Last week, one of my former managers called me. After the pleasantries, she said to me, “Sesan, there’s something you used to say about advertising and good products.” I wondered why something “I used to say” over 10 years ago would warrant a call in 2026.
Nonetheless, I didn’t think twice before I recalled what I used to say (the clues were telling), because, interestingly, I still say it today. So, what did I say? “No good advertising sells a bad product twice”. I can’t claim ownership of the statement; I heard it from my advertising lecturer, Dr Tejuoso, more than two decades ago, but it became a defining statement for my marketing career.
So, after a short catch-up with my former manager, I wanted to understand why she wanted the statement. Summary: products are not selling, and management (which she’s part of) is putting pressure on marketing to ‘tell better stories and increase awareness’.
If you joined marketing yesterday, you might not understand the nuance of that situation, but if you’ve spent time, you’ll know that it’s one of those times where the truth needs to be deflected, and responsible parties need a scapegoat to make themselves feel good. All fingers usually point at marketing. “More social media”, “more influencer”, “target GenZ”, etc are all tools of that trade.

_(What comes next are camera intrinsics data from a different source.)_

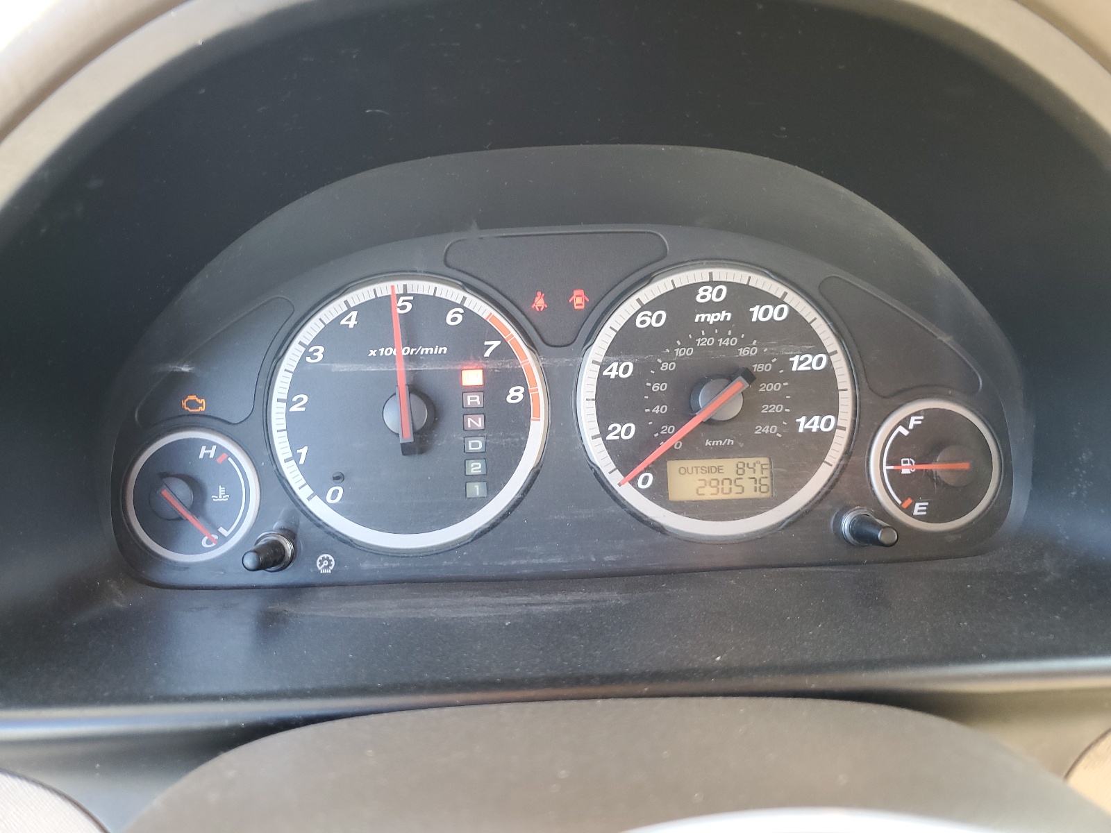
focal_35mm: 26
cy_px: 416
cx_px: 556
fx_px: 834
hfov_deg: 67.3
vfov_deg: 53.1
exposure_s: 1/60.2
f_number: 1.5
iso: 66
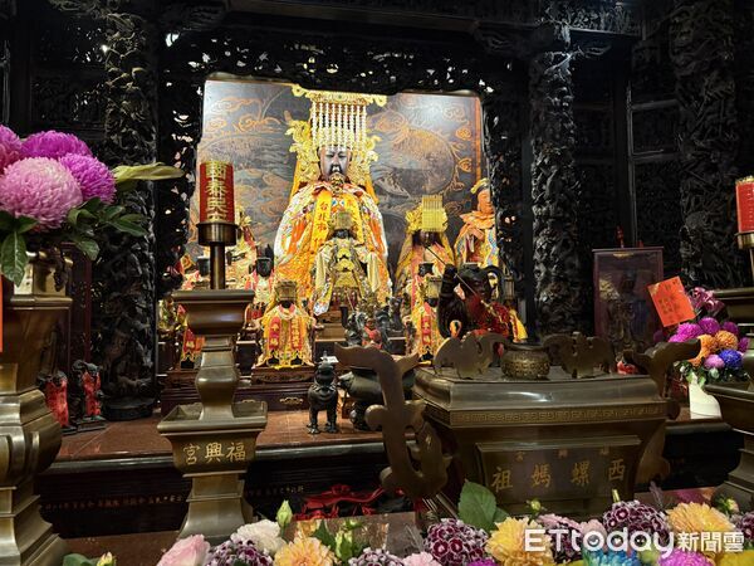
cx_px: 377
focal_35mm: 24
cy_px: 283
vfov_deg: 56.8
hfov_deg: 71.6
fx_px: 523
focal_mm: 6.76
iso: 320
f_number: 1.78
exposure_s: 1/60
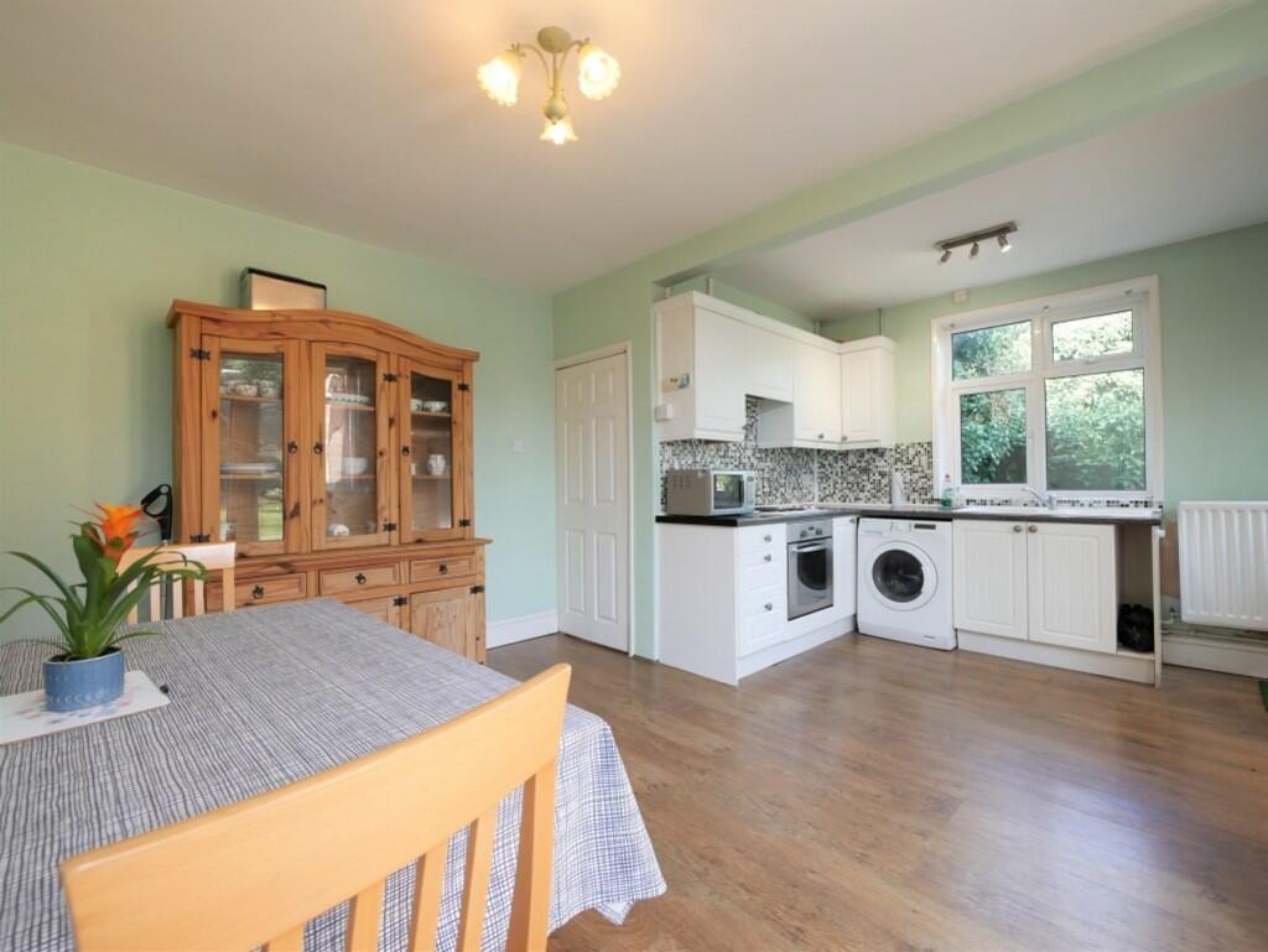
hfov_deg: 102.0
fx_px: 513
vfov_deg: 85.7
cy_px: 476
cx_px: 634
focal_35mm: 14
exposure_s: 1/60
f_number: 4
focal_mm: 7
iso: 320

I once consulted for a brand facing slow sign-up because of significant, sector-specific trust issues. So, our agency came up with an idea that made a single claim: “If we don’t deliver on time, fire our CEO”. He was a very open client, so I led the agency to him. When we got to the point of the campaign claim, the man paused us, sat up, looked at me, looked at the claim again, and started explaining why ‘that’s not the pain of the customers’. Any novice knows that customers can’t (officially) fire a CEO of a non-public company, but our CEO prefers not to make that reassuring, bold claim. I leave you to imagine the end of the story.

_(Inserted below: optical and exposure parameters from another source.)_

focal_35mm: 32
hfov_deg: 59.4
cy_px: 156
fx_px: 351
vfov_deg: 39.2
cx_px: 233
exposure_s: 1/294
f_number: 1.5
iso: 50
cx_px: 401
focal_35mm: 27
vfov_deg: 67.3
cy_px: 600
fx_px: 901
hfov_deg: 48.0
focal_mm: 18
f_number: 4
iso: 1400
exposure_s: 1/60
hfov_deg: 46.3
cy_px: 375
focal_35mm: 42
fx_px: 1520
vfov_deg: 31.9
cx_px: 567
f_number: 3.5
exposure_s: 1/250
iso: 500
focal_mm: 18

In marketing’s history, the result of the post-porting campaign with Nigeria’s Telecoms sector by Philip Consulting in 2013 tells an even more revealing story. MTN had the best ad campaign of the era, but lost the most customers to porting. This result doesn’t invalidate the magic of advertising; it only tells a deeper story of how a dichotomy can exist between the feeling of advertising and the experience of a service when performance is missing. I have used the result in several training sessions, and the responses when I ask why the disconnect is always the same – service quality made people port or stay, not ads.
Raja Rajamannar, in his book Quantum Marketing: Mastering the New Marketing Mindset for Tomorrow’s Consumers, argues that marketing today is hardly 4Ps in most organizations, and he suggests four new lenses through which marketing should be viewed.

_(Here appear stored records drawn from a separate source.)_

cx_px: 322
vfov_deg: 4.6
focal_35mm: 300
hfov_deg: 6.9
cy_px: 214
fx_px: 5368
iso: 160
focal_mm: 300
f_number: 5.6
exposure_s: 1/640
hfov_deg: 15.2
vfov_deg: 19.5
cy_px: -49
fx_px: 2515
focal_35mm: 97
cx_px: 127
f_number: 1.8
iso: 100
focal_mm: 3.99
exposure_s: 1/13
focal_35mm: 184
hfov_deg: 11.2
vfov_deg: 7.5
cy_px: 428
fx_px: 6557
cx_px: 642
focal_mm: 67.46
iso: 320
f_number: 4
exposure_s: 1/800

So, if Marketing isn’t responsible for product development/quality, distribution, and pricing, why does it get questioned when sales issues arise due to performance? In the current marketing era, the best marketing can do is proactively or reactively manage the reputational fallout of a product or service performance issue.

Everyone in the organization, especially senior leadership, is responsible for product performance. Marketing doesn’t fix a bad product or service. It can clean the mess, though – hopefully it’s a one-off.
Marketing’s stock-in-trade is to win customers’ minds, but the product or service must deliver on the expectations set by marketing.
Leaders always care about a positive brand perception from their stakeholders; unfortunately, a positive perception doesn’t happen just because of good stories told by marketing. It happens when brand promise meets brand experience/performance. When this happens, marketing activities get more than the label of vanity metrics; they deliver measurable and repeatable outcomes.
When good advertising meets good products, the outcome is always magical. Driving sales or keeping customers isn’t just about telling stories; it’s about making the product deliver on its promise.